HSE unable to secure proper care placement for severely disabled woman 

HSE unable to secure proper care placement for severely disabled woman 

Katherine Kelleher, solicitor for the HSE, told the court it has tried to find a more suitable placement but with no success, and the woman will have to stay in the nursing home for now.

The HSE has told the High Court it has been unable to secure an appropriate care placement, other than a nursing home, for a woman in her fifties who is severely physically disabled as a result of a progressive disorder.

The woman has been in a nursing home for five years following a crisis hospital admission said to have arisen from her inability to safely care for herself at home where she lived alone in conditions described as “very poor”.

The nursing home is considered unsuitable for reasons including her unhappiness that most of the residents are considerably older than her and many have dementia.

Medical evidence

She wants to return home but medical evidence before the court, including an independent report obtained on her own behalf, said she requires 24-hour care and lacks the capacity to safely care for herself, even with home and family supports.

Katherine Kelleher, solicitor for the HSE, told the court it has tried to find a more suitable placement but with no success, and the woman will have to stay in the nursing home for now.

The woman had consented to be assessed for a particular unit which would be more suitable but that unit recently concluded, for “very cogent” reasons, she was unsuitable for a placement there.

Other units which had been suggested were not appropriate for her needs for reasons including some were for respite and do not operate all year round, Ms Kelleher said.

When the woman’s court-appointed guardian queried whether the door was “fully closed” by the unit which had considered her unsuitable, Ms Kelleher said she did not want to “raise false hope” and reiterated the unit considers the woman is unsuitable.

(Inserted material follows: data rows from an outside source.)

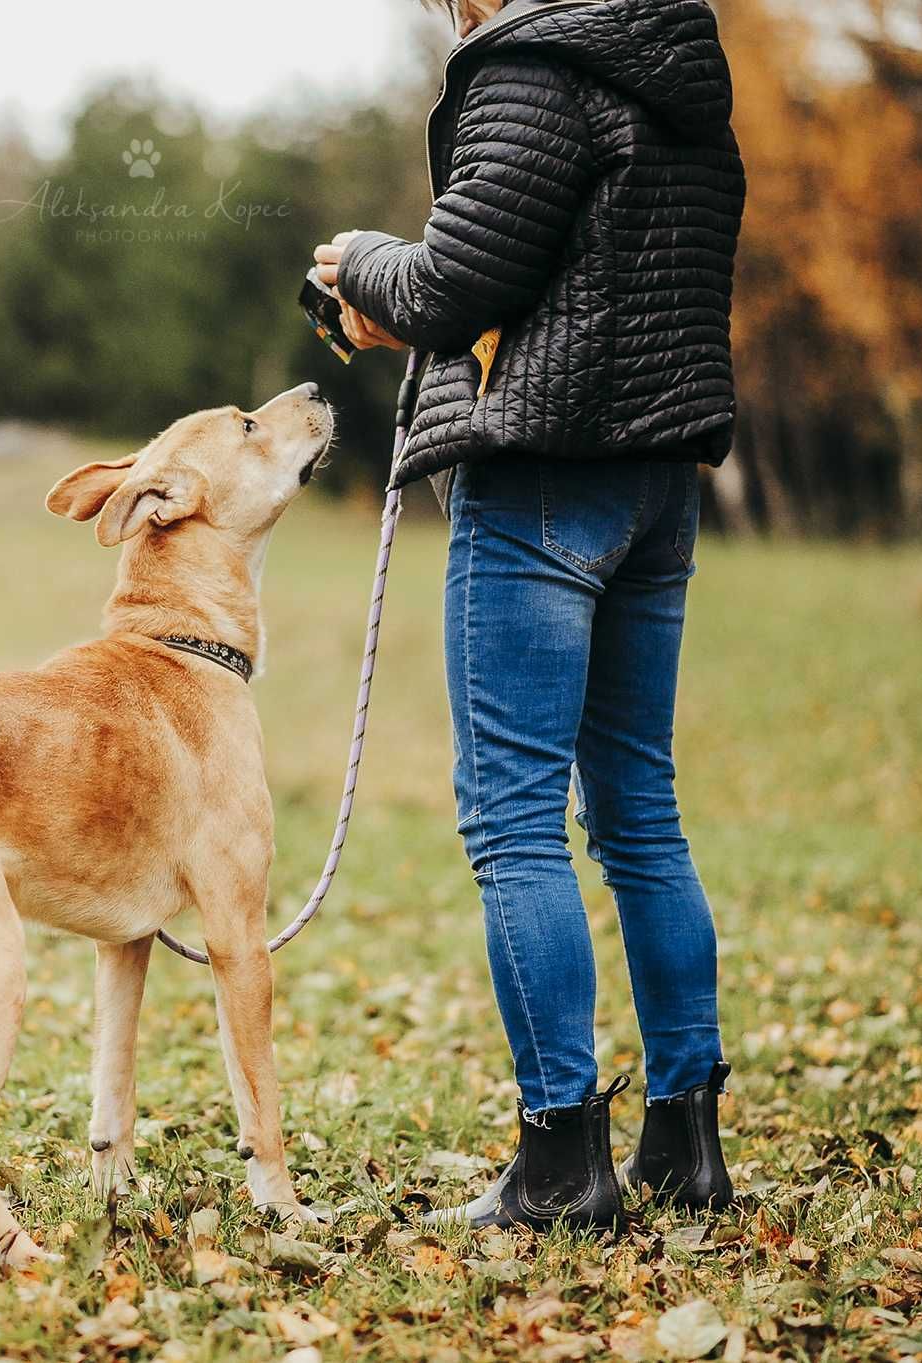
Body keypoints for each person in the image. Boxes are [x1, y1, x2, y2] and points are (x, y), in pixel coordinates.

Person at [311, 0, 746, 1232]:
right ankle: (684, 1148)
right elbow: (577, 267)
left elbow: (453, 280)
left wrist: (356, 263)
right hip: (657, 488)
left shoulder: (533, 66)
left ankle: (561, 1167)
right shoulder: (678, 73)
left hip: (544, 478)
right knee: (639, 816)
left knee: (511, 821)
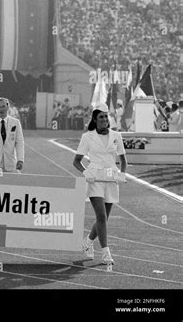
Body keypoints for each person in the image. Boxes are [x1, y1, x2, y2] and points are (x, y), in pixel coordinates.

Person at [73, 103, 127, 265]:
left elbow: (123, 159)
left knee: (104, 219)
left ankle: (88, 242)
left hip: (111, 179)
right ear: (95, 120)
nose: (104, 119)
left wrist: (122, 174)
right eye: (101, 117)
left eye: (106, 116)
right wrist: (86, 173)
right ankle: (105, 253)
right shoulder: (87, 137)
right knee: (101, 217)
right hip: (95, 179)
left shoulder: (116, 136)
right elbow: (76, 161)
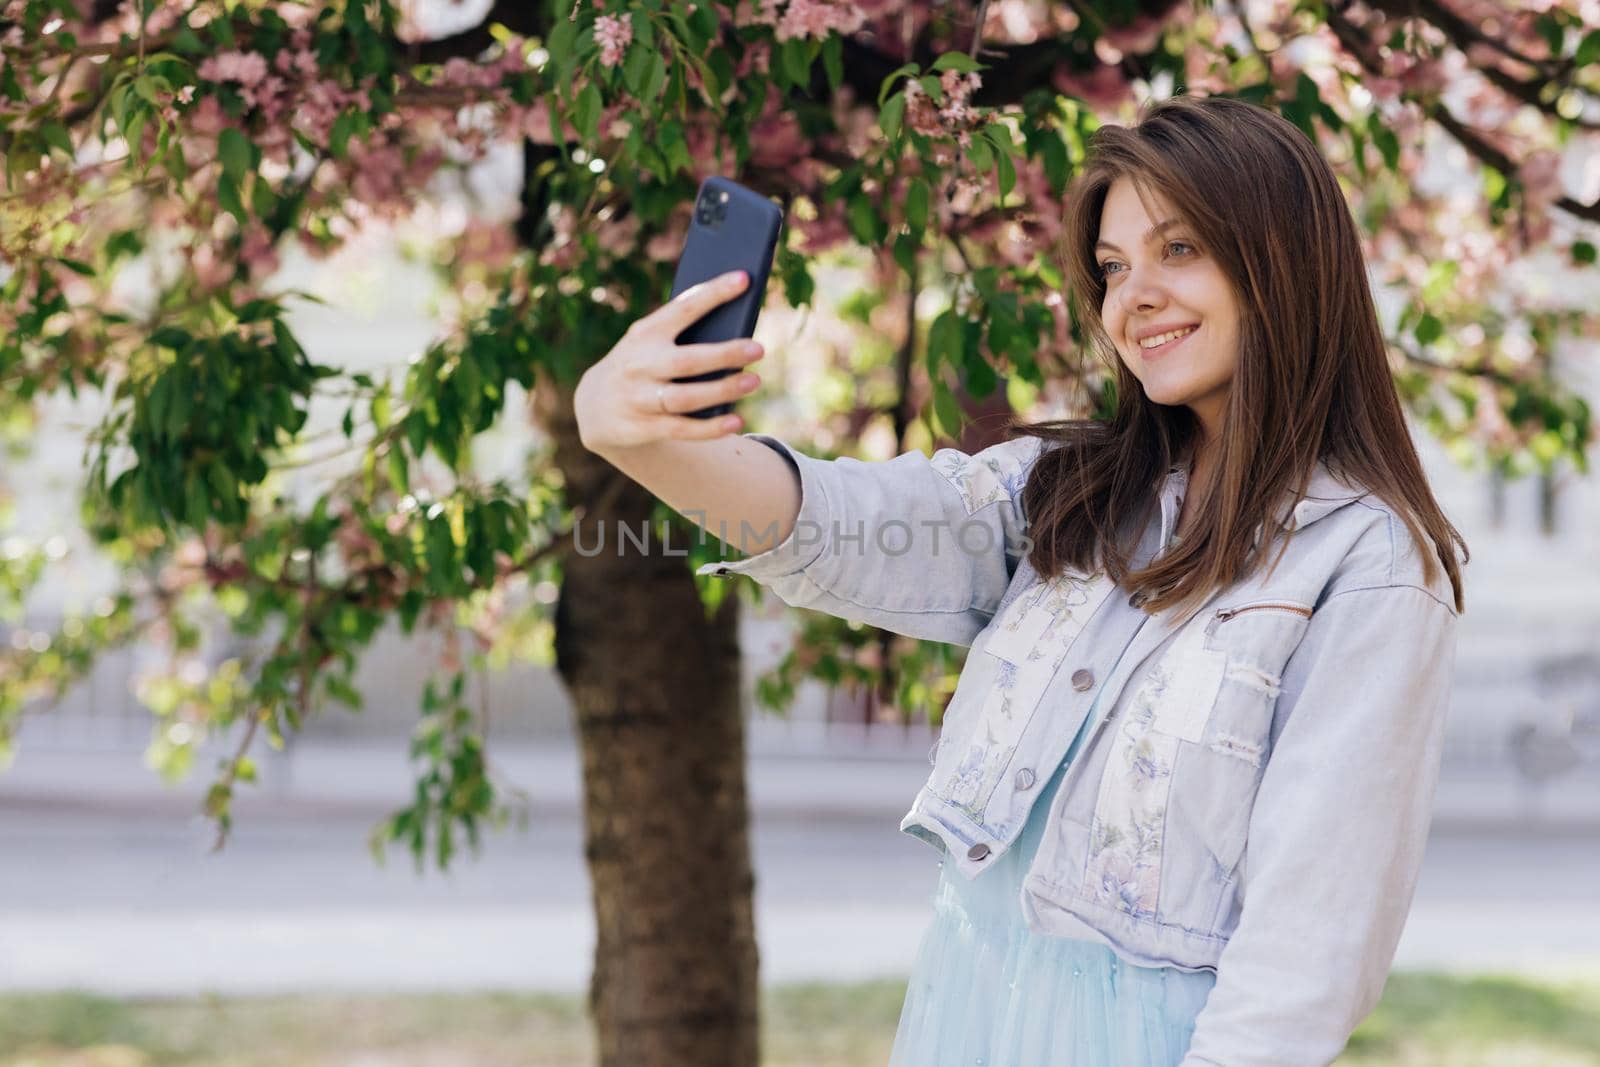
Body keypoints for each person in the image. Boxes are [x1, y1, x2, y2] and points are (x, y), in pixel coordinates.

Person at [574, 93, 1468, 1067]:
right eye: (1113, 268)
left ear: (1283, 259)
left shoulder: (1369, 562)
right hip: (969, 1009)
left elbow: (1309, 949)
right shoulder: (1072, 490)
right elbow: (843, 525)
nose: (1131, 298)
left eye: (1178, 250)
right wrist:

There are other younger people living in nursing homes and the woman’s problem is that she is completely dependent on “huge” care needs which would be very hard to meet in any setting other than a nursing home, Ms Kelleher said.

Wardship

She asked the court to fix a date for an inquiry into whether the woman, who had indicated she objected to being made a ward of court after that was proposed by the HSE last March, should be taken into wardship.

High Court president Ms Justice Mary Irvine said the situation was “very unfortunate” but the court would have to proceed next month with the wardship inquiry.

In light of the woman’s objection, an independent medical report was obtained on her behalf to assess her capacity. That report, and another report from an independent medical visitor who assessed her capacity for the court for the wardship proceedings, both concluded she lacks the capacity to make appropriate decisions about her welfare.

One doctor considered the woman would do better in a nursing home with a younger age cohort.

The woman’s guardian told the judge she would explain the updated situation to the woman and see if she still wished to lodge a formal objection to wardship.

The guardian said the woman had voluntarily agreed to be assessed for an alternative placement in a particular unit which was a “huge movement of mind for her” as she previously objected to engaging with that unit at any level.

The unit’s decision she was unsuitable would be “very difficult news” for her. The nursing home is doing its best for the woman but is “not an ideal solution at all” and finding an appropriate placement would be very difficult, the guardian added.